P(T = t) = P(2 of the batteries have lifetimes of t hours)

= P(X = t, Y = t) + P(X = t, Z = t) + P(Y = t, Z = t)

= $\displaystyle \lambda e^{-\lambda t}\lambda e^{-\lambda t} + \lambda e^{-\lambda t}\lambda e^{-\lambda t} + \lambda e^{-\lambda t}\lambda e^{-\lambda t}$

= 3$\displaystyle \lambda^2 e^{-2\lambda t}$

Could someone tell me if this is correct?

Re: Distribution of Flashlight Usage

Hey JohnDoe2013.

Hint: Sum of exponential random variables produces a Gamma(n,lambda) distribution.

Re: Distribution of Flashlight Usage

Hi Chiro,

Thank you for responding.

I knew about the Gamma Distribution. I just wasn't sure whether n should be 2 or 3.

If n = 2, then basically it should be equivalent to the convolution of 2 of the random variables.

But then I noticed that the convolution was $\displaystyle -\lambda z e^{-\lambda z}$

while the Gamma distribution was $\displaystyle \frac{\lambda^\alpha z^{\alpha-1}}{(\alpha-1) !}}$ with $\displaystyle \alpha = 2$

I don't understand what happened to the negative sign in $\displaystyle -\lambda$?

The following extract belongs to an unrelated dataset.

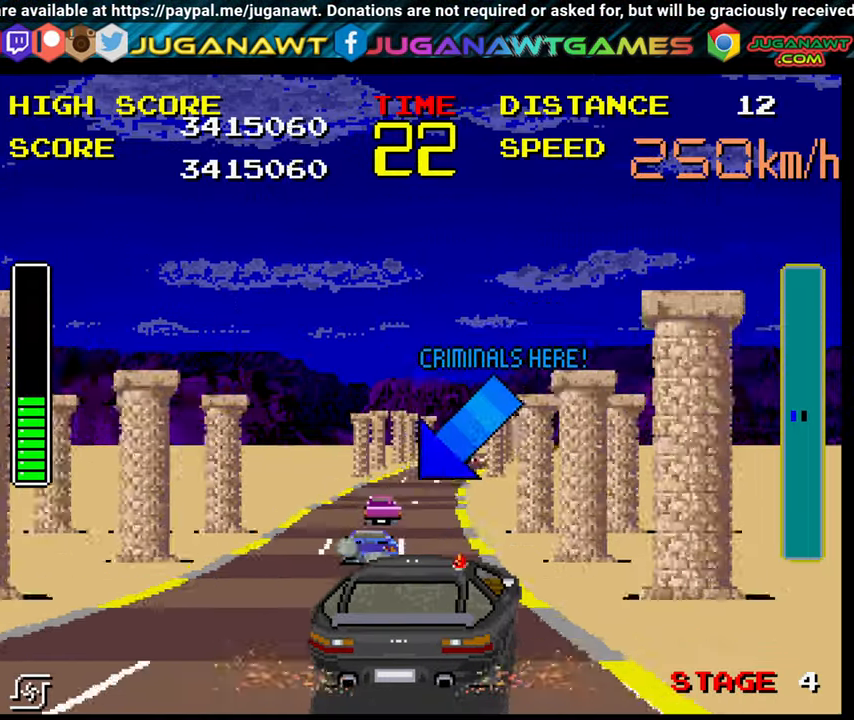
{"buttons": ["B"], "left_stick": "right", "right_stick": "center", "events": [[383, "left_stick", "right"]]}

Re: Distribution of Flashlight Usage

Hi Chiro,

Forget about the earlier note. I made a mistake in the computation of the convolution. After correcting the computation, i do get the Gamma distribution with $\displaystyle \alpha = 2$.

However, while I know that n is the number of batteries, and I know what $\displaystyle \lambda$ is, in your formula, there is no $\displaystyle \alpha$?

Could you clarify what $\displaystyle \alpha$ and n should be?

Thx!

Re: Distribution of Flashlight Usage

I think you need to adjust for the fact that you have three batteries for a two-battery device (all new).

Basically you should calculate the probability that any two batteries should fail and use that as the life-time of the flashlight.

Re: Distribution of Flashlight Usage

Suppose the batteries have lifetimes $\displaystyle t_1 < t_2 < t_3$. Then, you can use the flashlight for at least $\displaystyle t_2$ hours. Here is how: If you start with batteries with $\displaystyle t_1$ and $\displaystyle t_2$ lifetimes, then after $\displaystyle t_1$ hours, you can swap out that battery for the one with $\displaystyle t_3$ hours and continue using the flashlight for $\displaystyle t_2-t_1$ more hours. Alternately, if you start with any other combination of batteries, you can use the flashlight for $\displaystyle \min\{t_1+t_2,t_3\}$ hours.

Re: Distribution of Flashlight Usage

Hi Chiro,

Thanks for the reply. Your reply confirms my understanding of the Gamma distribution. $\displaystyle \alpha$ is basically equivalent to the n in your formula. Based on what I've read, n-1 is supposed to be the number of backup units or spares. In this case n-1 = 1 since we have one spare battery. Hence n = 2. So, we can basically use the Gamma with n = 2 to calculate the lifetime of the battery.

Re: Distribution of Flashlight Usage

Hi SlipEternal,

Thank you for the response. Your response was one of the approaches I've seen which is to figure out how long 3 batteries can last. Alternatively, we can figure out how long before 2 batteries fail.

which is where the Gamma distribution comes up.. The reasoning then would be that the life of the battery is equivalent to the time to failure of any 2 batteries, which explains why in the Gamma, n-1 = number of backup units =1, so that n=2.